What to do: Where "Ладоги" occurs in a line of the entries below, copy that line.

Data for this task:
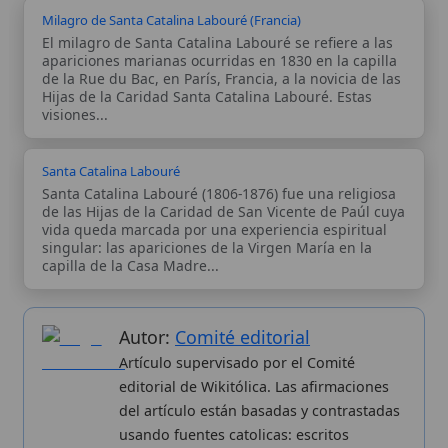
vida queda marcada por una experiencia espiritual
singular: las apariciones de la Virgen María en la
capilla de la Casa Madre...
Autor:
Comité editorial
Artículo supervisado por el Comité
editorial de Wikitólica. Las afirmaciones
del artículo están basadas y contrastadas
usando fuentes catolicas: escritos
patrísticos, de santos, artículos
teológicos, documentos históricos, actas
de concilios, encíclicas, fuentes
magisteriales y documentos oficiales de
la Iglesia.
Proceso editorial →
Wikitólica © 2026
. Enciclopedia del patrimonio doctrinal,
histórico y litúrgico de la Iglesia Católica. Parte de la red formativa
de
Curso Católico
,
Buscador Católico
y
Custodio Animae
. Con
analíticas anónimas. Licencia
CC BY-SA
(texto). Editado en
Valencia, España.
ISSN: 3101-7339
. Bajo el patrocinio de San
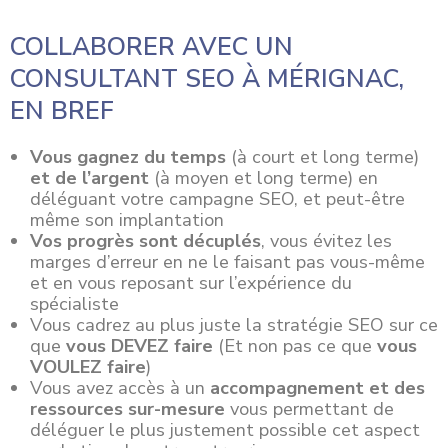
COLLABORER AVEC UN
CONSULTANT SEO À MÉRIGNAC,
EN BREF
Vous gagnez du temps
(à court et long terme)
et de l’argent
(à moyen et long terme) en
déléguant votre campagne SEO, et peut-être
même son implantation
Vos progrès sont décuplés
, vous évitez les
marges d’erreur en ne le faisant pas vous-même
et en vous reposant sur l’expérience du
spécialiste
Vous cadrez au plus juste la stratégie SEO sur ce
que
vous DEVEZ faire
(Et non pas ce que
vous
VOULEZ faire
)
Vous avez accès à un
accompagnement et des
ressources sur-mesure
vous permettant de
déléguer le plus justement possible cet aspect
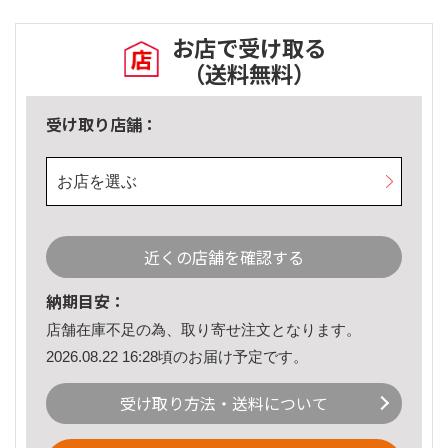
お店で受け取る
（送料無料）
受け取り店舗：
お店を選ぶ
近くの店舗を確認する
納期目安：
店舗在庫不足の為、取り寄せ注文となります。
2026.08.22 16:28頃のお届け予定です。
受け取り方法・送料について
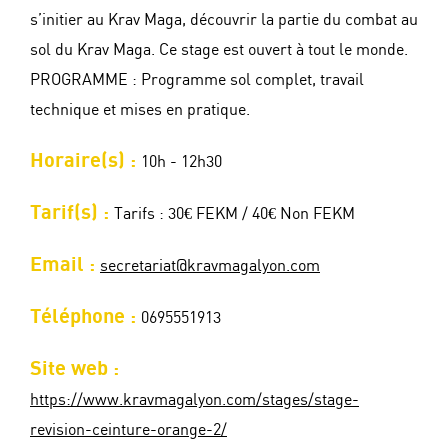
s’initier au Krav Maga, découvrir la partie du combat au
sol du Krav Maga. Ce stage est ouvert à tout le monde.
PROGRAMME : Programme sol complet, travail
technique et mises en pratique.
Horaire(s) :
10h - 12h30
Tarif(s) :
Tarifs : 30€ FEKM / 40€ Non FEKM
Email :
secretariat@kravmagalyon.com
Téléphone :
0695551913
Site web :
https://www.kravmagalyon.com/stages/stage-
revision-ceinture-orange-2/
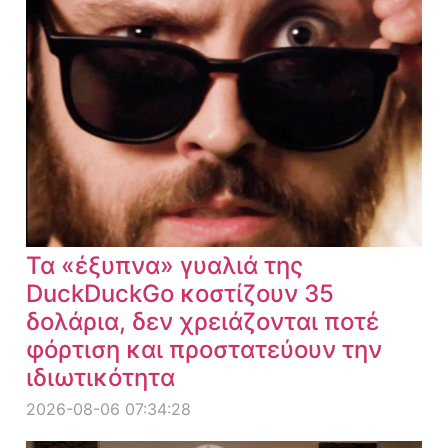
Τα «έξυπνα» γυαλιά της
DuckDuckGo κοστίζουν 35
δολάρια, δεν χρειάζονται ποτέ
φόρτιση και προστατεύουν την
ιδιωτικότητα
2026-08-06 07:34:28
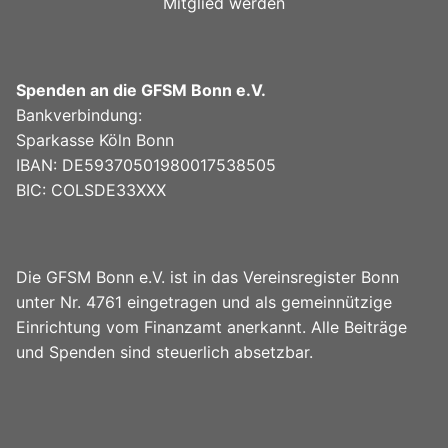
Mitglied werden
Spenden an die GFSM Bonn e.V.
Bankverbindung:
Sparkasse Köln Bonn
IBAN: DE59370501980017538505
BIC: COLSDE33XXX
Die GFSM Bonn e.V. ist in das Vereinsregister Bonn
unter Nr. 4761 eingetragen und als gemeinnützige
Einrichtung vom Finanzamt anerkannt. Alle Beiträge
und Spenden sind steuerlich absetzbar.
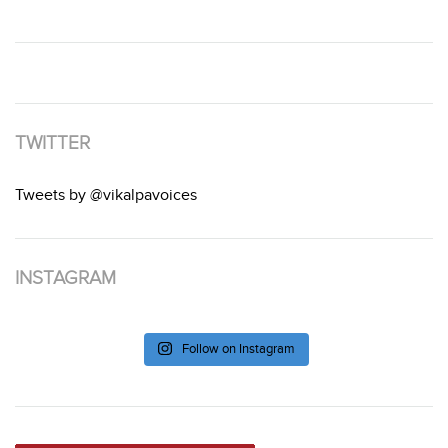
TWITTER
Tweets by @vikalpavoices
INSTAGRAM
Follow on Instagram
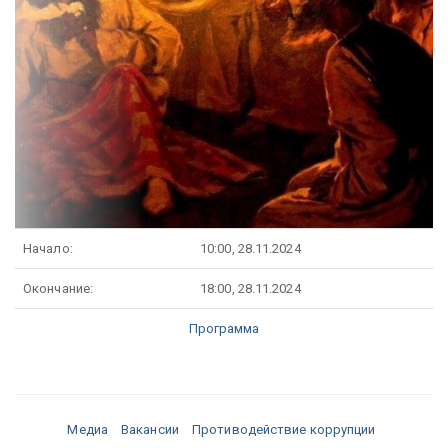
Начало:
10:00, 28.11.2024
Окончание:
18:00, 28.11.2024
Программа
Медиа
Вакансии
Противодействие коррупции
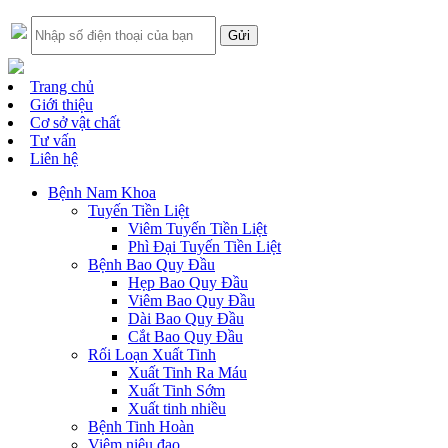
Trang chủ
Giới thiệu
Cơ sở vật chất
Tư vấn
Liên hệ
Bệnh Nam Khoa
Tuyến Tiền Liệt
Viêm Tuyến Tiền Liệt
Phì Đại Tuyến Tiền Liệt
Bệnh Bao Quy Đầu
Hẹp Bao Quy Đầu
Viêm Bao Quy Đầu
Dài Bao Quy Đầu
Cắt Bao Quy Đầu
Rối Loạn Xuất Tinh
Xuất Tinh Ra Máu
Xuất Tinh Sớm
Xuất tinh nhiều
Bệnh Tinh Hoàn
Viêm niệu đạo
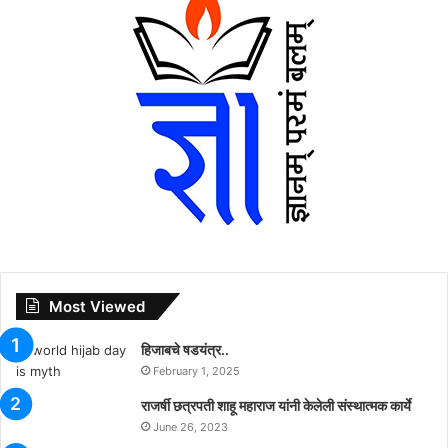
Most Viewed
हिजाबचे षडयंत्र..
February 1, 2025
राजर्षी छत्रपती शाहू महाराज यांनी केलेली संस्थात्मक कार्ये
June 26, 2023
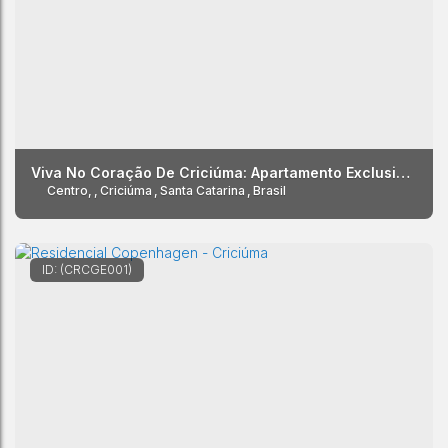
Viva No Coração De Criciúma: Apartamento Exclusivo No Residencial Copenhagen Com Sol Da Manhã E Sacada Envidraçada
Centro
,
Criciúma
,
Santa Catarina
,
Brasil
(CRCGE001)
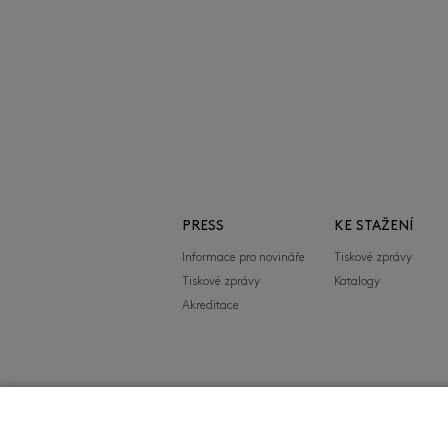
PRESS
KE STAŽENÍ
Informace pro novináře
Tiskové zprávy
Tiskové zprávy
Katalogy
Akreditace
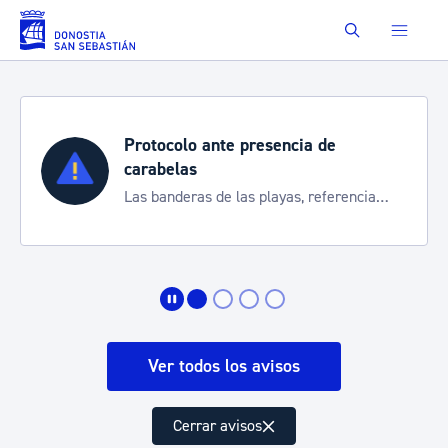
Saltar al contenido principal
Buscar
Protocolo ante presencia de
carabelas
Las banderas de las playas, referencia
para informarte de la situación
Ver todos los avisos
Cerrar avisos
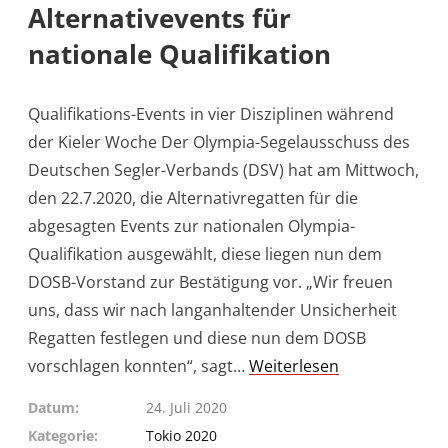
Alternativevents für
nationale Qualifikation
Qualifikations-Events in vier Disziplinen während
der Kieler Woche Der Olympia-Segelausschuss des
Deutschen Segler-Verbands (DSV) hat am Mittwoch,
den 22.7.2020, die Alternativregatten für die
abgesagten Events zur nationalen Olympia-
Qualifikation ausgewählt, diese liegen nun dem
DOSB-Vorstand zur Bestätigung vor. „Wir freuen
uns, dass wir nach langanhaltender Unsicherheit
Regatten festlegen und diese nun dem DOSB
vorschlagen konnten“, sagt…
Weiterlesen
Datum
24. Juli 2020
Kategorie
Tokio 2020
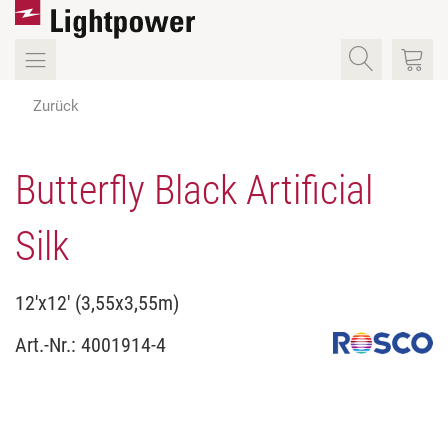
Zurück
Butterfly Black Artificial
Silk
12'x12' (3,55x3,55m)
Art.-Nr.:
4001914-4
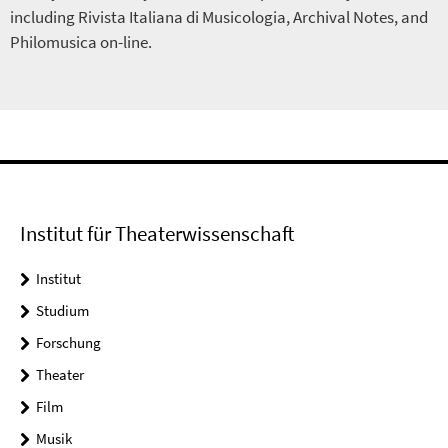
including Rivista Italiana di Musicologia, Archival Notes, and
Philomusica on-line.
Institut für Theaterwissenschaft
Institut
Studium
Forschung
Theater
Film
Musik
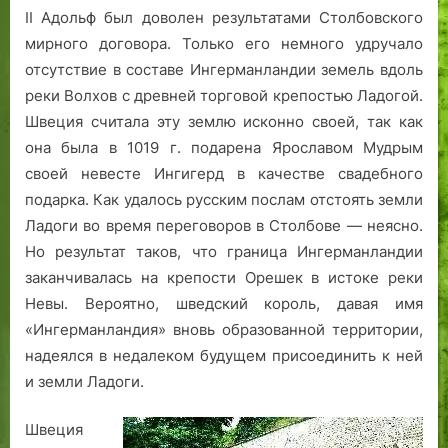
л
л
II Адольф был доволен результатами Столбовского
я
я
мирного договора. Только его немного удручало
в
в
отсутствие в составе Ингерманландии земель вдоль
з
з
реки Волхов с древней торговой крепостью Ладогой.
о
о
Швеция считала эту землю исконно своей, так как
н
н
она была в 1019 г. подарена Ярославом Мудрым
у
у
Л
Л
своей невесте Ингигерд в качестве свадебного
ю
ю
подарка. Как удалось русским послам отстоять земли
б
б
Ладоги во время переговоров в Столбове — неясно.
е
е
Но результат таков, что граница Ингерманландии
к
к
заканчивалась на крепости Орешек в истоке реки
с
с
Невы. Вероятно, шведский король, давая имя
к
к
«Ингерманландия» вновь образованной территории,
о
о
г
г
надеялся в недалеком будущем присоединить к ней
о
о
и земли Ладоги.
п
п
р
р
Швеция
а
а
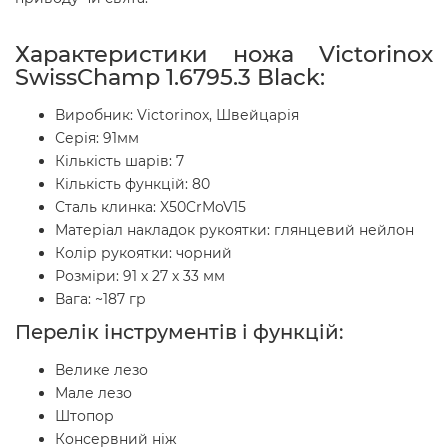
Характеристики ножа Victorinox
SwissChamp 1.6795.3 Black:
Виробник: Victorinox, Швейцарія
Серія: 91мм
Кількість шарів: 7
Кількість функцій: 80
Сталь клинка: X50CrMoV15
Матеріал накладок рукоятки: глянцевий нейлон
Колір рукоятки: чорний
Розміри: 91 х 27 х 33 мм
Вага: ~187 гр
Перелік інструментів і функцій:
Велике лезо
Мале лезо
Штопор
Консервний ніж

Answer section:
Ладоги во время переговоров в Столбове — неясно.
и земли Ладоги.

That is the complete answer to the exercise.